What I am suggesting, more concretely, is an extension of Lent through engaging, for example, a more thorough examination of the pre-exilic and exilic prophetic narratives, especially Jeremiah, First Isaiah, Lamentations, Joel, Amos, Micah and Zephaniah. Each of these reflect upon the ways in which national life in Israel and Judah had seriously departed from the covenantal settlements contained in the Torah. These reflections might be accompanied by gospel narratives taken from the lections for ordinary time, which explore the concrete demands of living a life of faith, and with a more thorough reading of the Pauline books of 1 and 2 Corinthians, which reflect at length of what can go wrong in the church’s relationship with the dominant social and political culture. The books of Daniel and Revelation, with their apocalyptic reflections on faithfulness in a time of Empire, might also be thrown into the mix.

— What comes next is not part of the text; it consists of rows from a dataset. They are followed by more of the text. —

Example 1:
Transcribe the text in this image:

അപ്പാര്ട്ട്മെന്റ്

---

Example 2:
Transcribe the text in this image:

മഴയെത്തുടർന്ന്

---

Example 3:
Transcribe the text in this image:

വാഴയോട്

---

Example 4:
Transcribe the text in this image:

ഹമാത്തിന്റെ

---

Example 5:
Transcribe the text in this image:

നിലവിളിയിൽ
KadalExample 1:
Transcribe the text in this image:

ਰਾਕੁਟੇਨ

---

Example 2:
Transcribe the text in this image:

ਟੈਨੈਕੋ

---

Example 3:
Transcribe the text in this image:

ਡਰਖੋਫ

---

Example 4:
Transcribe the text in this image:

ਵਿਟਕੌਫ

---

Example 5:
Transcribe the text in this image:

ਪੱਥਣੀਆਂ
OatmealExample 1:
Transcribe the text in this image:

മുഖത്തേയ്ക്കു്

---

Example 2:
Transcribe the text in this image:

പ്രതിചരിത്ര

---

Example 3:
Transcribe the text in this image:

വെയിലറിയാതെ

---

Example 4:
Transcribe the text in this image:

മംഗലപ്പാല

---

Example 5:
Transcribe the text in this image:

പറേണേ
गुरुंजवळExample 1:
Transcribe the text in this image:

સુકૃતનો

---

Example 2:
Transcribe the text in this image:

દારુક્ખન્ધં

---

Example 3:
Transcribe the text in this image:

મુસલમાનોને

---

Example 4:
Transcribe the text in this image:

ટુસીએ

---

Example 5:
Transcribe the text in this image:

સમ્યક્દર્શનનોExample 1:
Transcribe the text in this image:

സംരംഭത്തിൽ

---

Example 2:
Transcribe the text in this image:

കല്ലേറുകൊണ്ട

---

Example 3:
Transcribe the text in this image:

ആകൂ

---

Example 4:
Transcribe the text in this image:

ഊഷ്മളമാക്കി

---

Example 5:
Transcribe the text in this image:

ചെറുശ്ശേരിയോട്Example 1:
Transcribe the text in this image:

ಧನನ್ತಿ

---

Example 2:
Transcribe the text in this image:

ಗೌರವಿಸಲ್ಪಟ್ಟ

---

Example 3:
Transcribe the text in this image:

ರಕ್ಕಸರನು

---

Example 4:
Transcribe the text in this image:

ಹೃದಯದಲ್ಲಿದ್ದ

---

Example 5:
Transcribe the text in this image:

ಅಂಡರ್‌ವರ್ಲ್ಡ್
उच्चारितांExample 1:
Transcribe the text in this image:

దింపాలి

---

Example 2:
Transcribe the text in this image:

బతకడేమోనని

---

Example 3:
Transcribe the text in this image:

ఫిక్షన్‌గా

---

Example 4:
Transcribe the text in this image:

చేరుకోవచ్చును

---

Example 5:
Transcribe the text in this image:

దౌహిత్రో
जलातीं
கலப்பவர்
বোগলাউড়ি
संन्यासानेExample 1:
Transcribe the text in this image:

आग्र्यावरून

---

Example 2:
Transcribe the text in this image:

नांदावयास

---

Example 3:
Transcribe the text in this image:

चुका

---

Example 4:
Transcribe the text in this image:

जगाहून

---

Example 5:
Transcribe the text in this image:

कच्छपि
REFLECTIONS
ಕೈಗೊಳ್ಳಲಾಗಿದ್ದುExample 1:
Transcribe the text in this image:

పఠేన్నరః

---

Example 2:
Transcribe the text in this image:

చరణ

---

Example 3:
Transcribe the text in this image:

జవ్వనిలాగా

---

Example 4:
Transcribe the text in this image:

The readings and reflections of Holy Week (along with whatever ceremonial is possible) might be reserved, therefore, for the week immediately prior to the Sunday when churches can safely gather again for the first time following the ban on public worship. This Sunday, whenever it might come, might then be wholeheartedly celebrated as the arrival of Easter, and the full ceremonial of the entire Easter season might follow, right through to Pentecost. Can you imagine what that would be like, after all the privation, after all the spacial distancing, after all that living of a more circumscribed life? It would be brimming over with joy, the joy that comes with the arrival of the dawn after a long, dark, night of the soul. Can you see the anticipation on the faces of those who gather to process the new fire into the darkened church? Can you see their smiles as the exultet is sung and the resurrection is proclaimed in a sudden blaze of light? Can you see their laughter at the startling preaching of Chrysostom’s Easter sermon? Can you imagine that laughter erupting again, spontaneously, at the renewal of baptismal vows and the asperges with water? Can you hear the chatter and imagine the hugs and kisses of renunion at the greeting of peace? Can you imagine the smiles of satisfaction and gratefulness as the sacrament is placed in human hands for the first time in many, many months? And the champagne, and the cake, and the general merriment afterward? It would be an Easter like none other in living memory. It would be the Easter you can have if you’ve rediscovered Lent. Really rediscovered it. Like finding a treasure so incomparable in a field that you are willing to sell everything you have to obtain it.
Now, there is nothing more certain than my losing this particular argument on the grounds of historical precedent in time of plague, or else the necessity and duty of conservatism when discussing liturgical change. Some might argue, pragmatically, that there is no prospect in contemporary times of our calling an ecumencial council with sufficient authority to change the rules. Still, there is occasionally some truth in small voices that speak to almost no-one out there on the edge of the wilderness . . .
Garry Deverell is the inaugural Vice-Chancellor’s Fellow in Indigenous Theologies at the University of Divinity and a faculty member of NAIITS, an international learning community for the development and teaching of Indigenous theologies.